* [Assignment]
Give every line from the entries that contains "solo".

* [Data for review]

******************************

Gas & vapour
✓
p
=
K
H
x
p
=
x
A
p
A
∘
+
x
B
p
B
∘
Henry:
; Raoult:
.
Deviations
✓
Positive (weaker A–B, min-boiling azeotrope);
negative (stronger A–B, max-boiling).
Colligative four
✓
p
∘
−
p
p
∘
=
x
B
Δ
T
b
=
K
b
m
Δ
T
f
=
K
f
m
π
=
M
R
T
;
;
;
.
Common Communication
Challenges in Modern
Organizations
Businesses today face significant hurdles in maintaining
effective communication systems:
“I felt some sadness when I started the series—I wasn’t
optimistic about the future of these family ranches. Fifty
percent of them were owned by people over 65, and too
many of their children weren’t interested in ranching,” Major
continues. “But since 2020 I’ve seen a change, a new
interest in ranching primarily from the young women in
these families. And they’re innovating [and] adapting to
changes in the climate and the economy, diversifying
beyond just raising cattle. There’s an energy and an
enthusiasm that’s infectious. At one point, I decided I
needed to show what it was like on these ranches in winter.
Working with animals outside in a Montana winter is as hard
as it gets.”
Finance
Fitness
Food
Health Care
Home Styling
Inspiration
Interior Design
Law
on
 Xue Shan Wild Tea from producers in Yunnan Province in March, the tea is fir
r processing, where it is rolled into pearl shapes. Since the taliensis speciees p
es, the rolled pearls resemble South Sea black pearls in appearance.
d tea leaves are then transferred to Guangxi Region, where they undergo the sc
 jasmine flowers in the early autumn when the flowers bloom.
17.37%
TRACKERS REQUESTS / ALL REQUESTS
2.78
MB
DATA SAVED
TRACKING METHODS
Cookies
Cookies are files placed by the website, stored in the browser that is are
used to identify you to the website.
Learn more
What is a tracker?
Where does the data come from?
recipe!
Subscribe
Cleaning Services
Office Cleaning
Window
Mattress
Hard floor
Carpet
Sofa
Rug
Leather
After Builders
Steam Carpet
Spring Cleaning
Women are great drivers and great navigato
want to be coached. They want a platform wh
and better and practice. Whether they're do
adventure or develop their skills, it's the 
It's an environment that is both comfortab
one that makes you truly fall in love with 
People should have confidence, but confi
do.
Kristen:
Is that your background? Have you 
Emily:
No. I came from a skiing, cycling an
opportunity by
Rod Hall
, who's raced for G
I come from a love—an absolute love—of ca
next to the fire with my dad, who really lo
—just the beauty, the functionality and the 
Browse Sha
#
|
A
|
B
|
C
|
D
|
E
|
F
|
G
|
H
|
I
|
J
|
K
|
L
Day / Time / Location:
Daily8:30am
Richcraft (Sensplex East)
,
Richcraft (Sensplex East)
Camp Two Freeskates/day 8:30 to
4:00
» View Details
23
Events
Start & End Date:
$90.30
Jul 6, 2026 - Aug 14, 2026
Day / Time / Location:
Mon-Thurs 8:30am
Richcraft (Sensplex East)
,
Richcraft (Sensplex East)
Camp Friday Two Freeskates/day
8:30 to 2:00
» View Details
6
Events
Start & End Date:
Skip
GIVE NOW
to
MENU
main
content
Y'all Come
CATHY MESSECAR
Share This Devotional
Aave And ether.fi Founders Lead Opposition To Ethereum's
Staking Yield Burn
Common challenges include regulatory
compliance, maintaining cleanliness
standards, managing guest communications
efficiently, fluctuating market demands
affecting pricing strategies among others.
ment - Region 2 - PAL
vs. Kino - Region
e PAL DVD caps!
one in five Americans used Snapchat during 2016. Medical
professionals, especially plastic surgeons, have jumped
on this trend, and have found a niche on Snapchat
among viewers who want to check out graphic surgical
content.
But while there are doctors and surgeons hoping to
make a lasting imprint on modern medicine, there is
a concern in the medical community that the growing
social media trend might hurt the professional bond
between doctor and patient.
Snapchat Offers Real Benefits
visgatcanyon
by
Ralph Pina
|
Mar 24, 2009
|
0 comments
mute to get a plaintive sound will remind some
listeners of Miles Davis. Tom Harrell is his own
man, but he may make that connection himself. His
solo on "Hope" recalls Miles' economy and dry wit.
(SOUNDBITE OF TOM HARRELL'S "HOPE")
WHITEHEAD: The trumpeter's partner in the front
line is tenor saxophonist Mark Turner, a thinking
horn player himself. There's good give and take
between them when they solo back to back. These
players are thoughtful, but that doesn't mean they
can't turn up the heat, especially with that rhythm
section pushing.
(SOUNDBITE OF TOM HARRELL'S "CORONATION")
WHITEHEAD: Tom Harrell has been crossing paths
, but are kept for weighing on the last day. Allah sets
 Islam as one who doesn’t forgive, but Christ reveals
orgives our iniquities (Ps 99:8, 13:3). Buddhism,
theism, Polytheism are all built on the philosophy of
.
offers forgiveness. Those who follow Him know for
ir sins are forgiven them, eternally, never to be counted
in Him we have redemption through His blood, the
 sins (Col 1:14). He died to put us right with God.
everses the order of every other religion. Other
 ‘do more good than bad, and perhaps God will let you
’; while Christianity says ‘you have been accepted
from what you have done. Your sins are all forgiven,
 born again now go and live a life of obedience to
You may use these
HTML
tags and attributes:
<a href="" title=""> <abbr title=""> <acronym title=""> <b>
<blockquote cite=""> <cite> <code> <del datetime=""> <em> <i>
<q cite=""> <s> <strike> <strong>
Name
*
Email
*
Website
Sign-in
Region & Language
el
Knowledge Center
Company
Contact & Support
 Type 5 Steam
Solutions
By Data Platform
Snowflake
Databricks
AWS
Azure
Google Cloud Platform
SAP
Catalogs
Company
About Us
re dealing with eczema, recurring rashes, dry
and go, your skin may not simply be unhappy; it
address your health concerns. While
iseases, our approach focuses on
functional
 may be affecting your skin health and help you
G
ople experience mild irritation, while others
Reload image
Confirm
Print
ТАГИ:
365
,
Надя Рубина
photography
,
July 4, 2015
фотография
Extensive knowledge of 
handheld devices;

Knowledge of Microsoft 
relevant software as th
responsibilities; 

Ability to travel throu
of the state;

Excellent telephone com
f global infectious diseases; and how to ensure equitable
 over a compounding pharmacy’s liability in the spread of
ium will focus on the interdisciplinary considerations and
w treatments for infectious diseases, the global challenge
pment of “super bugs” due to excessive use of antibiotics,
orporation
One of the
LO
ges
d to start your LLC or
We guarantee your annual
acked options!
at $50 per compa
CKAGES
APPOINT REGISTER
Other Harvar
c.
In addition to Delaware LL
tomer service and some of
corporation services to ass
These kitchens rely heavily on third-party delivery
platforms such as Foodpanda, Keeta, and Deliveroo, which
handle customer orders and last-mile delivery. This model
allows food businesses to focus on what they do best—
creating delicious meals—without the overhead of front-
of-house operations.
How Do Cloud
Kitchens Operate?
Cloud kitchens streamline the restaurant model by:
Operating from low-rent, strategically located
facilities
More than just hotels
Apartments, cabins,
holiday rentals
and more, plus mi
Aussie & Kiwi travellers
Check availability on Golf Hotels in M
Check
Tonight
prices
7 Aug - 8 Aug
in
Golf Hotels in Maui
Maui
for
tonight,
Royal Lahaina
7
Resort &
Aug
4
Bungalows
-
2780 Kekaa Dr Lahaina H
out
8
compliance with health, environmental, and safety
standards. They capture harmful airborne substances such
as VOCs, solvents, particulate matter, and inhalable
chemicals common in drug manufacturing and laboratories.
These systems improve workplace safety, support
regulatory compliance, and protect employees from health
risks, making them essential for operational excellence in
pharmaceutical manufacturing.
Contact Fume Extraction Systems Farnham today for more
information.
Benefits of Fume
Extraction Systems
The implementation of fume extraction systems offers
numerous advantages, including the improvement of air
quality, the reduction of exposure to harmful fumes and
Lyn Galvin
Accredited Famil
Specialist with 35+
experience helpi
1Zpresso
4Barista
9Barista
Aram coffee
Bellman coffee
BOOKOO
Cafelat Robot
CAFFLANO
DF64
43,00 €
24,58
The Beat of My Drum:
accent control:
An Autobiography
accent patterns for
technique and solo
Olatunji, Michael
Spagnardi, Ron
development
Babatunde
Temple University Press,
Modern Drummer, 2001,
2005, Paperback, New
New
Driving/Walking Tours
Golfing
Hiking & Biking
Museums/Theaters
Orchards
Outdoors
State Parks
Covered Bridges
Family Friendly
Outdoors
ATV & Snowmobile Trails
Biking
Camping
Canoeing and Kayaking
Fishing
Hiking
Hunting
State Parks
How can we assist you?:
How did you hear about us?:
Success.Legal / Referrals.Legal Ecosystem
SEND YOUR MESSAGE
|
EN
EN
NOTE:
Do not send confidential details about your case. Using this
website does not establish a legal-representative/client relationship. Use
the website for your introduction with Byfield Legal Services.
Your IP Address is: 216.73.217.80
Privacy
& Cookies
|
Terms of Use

******************************

* [Response to this task]
solo on "Hope" recalls Miles' economy and dry wit.
between them when they solo back to back. These
technique and solo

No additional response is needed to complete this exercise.